* [INFORMATION PROVIDED]
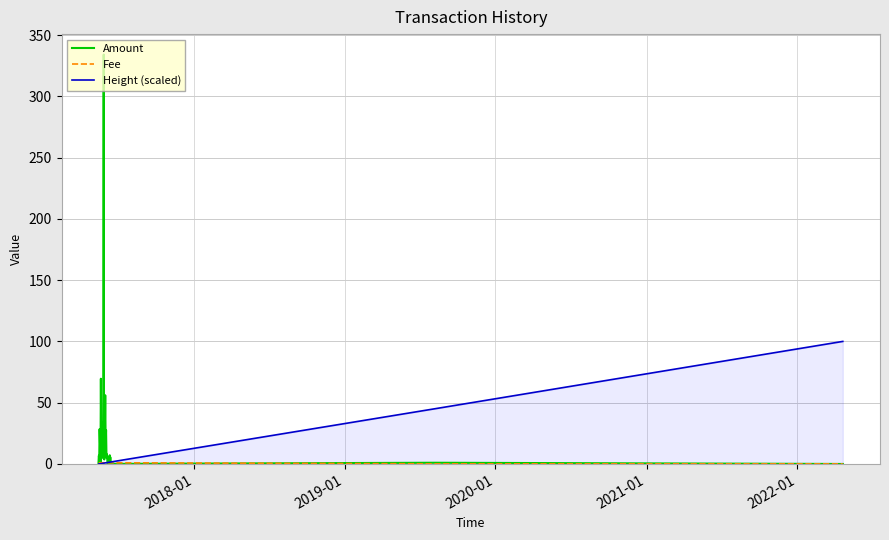

Is this an area chart (filled region under the line)?

No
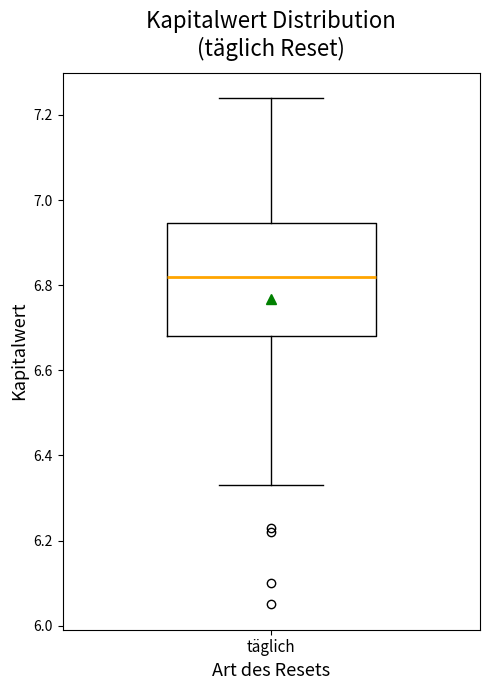

Where does the median line of the box for täglich sit on the y-axis? The values are not printed on the chart, so give them approximately, as read against the axis.

6.82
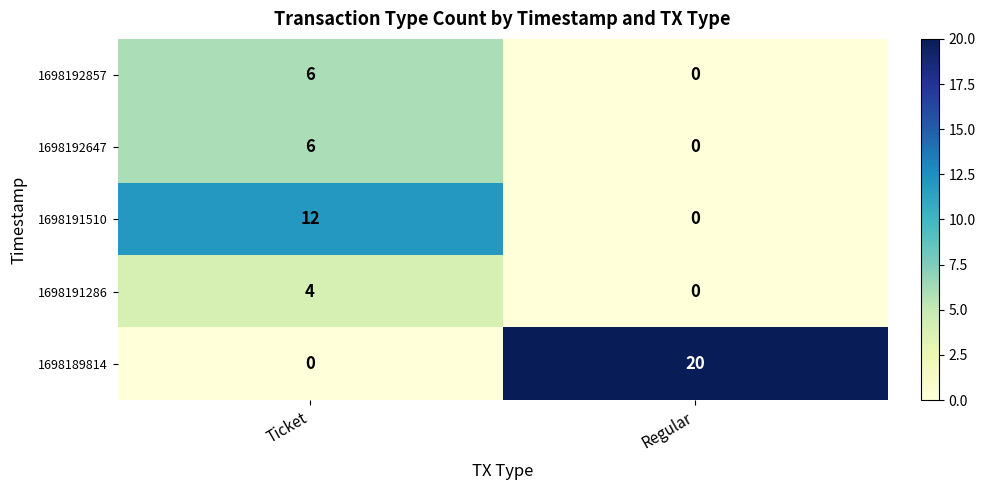

What value does the 1698191286 series have at Ticket?

4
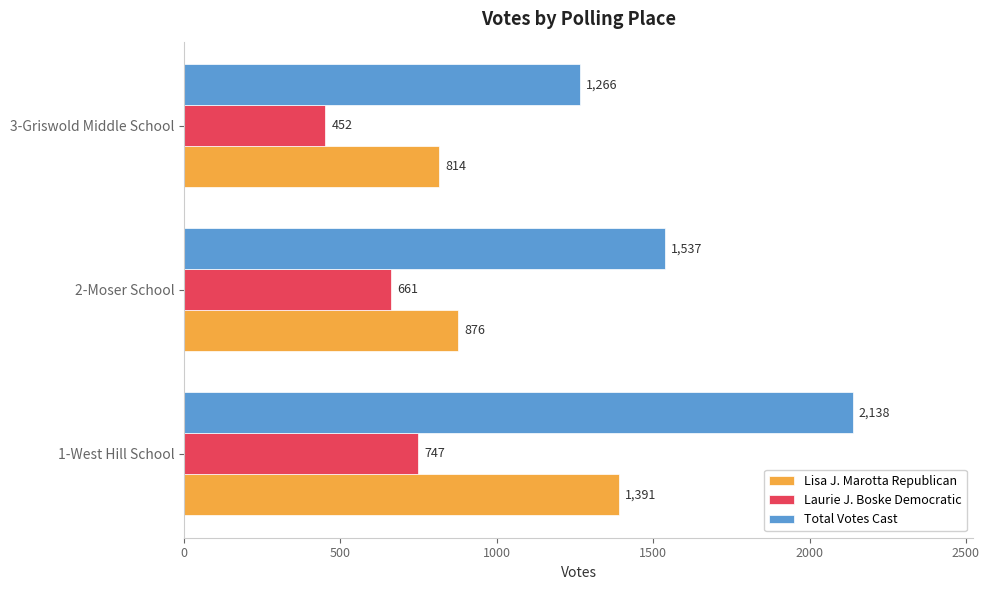

How many categories are shown in the chart?

3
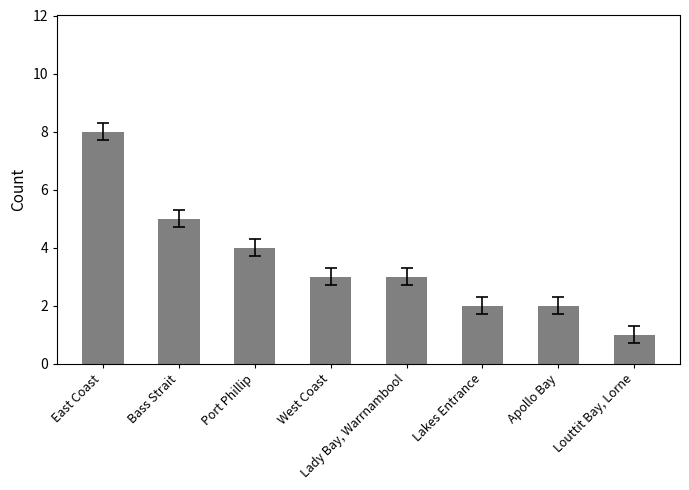

Which label corresponds to the smallest value in the chart?

Louttit Bay, Lorne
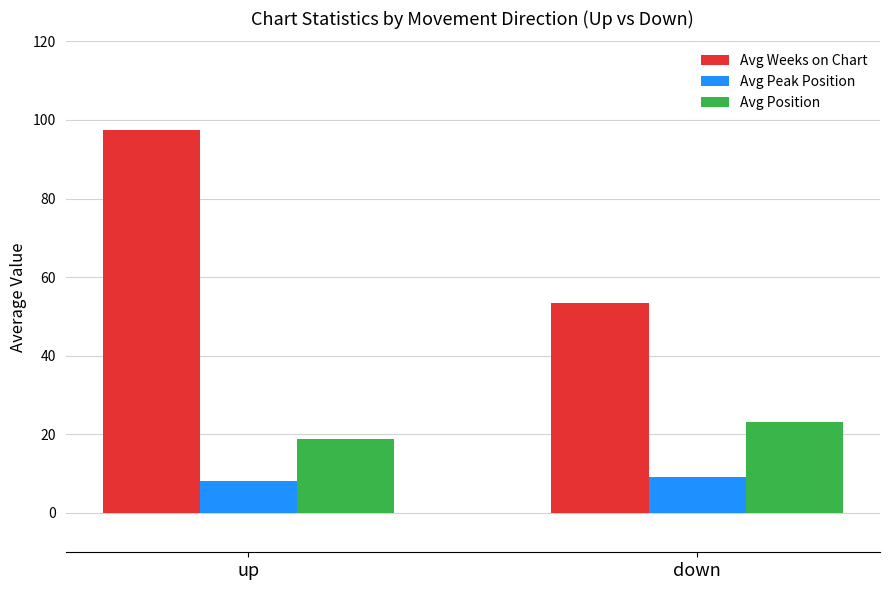

List the labels in order of Avg Weeks on Chart value, smallest first.

down, up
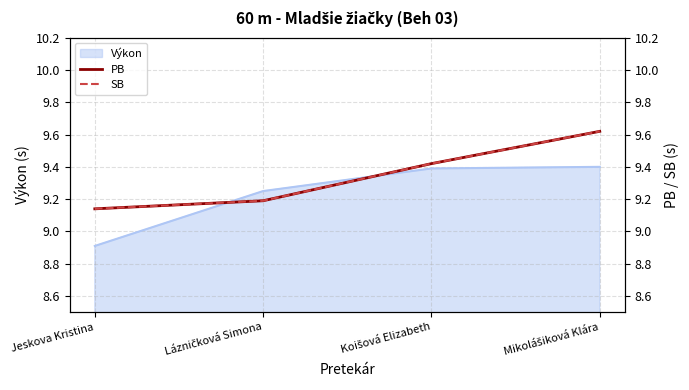

Is it true that PB equals 9.6 at Mikolášiková Klára?

True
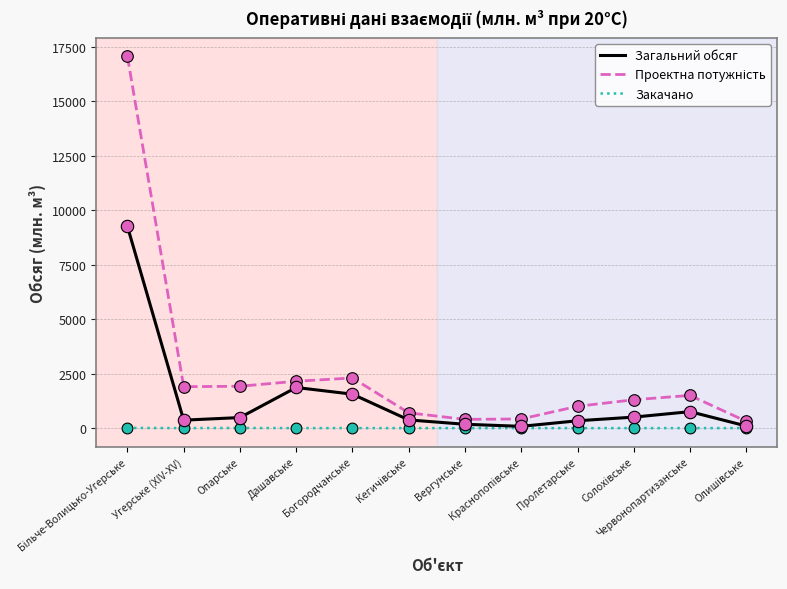

The value of Закачано at Вергунське is 0.0. True or false?

True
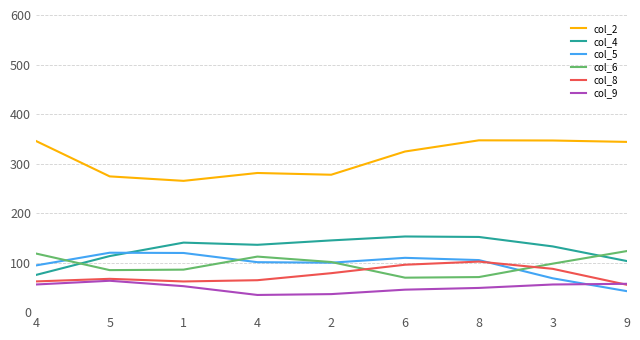

True or false: col_5 and col_2 intersect in this chart.

False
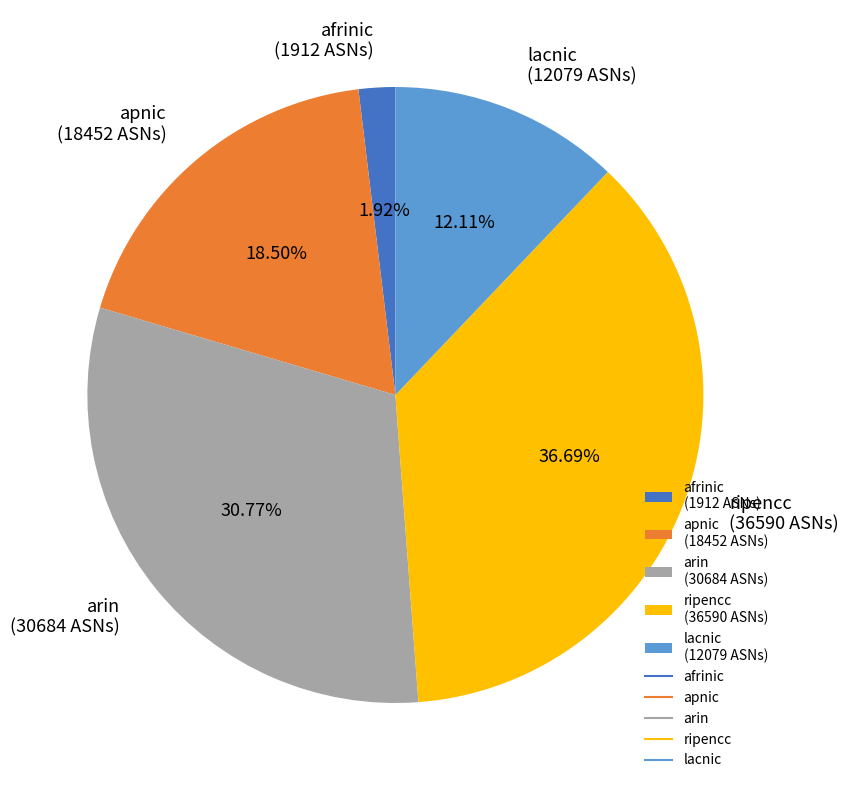

What is the smallest slice in the pie chart?

afrinic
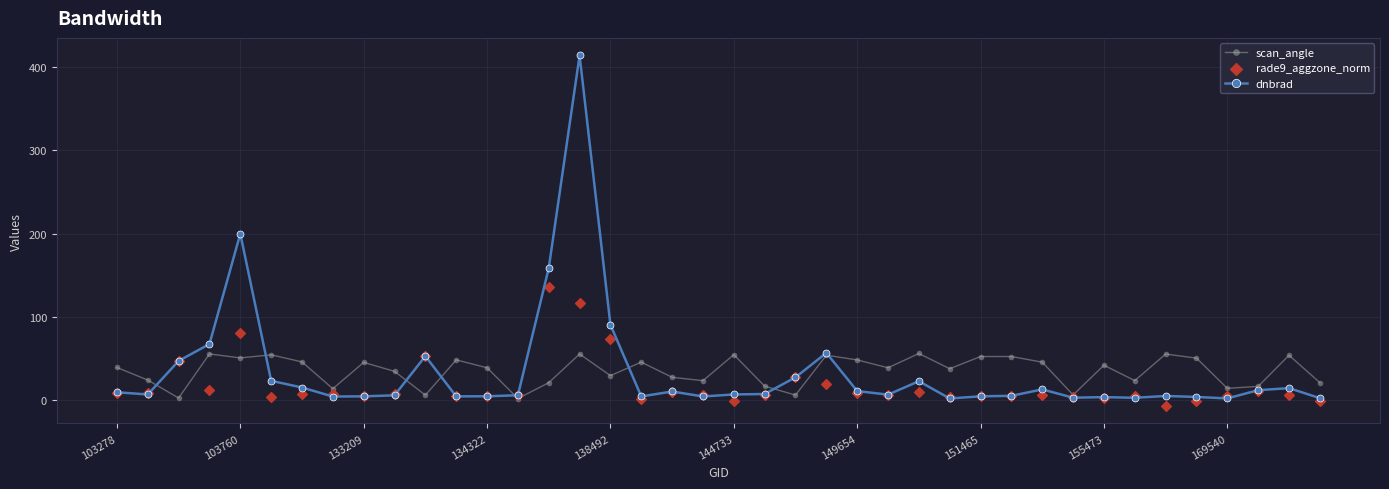

Which series contains the highest Y value?

dnbrad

* [EXERCISE DIRECTIONS] Gather every line of the listing above that contains the word "this", and copy each of those lines in full.

* [FINISHED EXERCISE]
Is this an area chart (filled region under the line)?
True or false: col_5 and col_2 intersect in this chart.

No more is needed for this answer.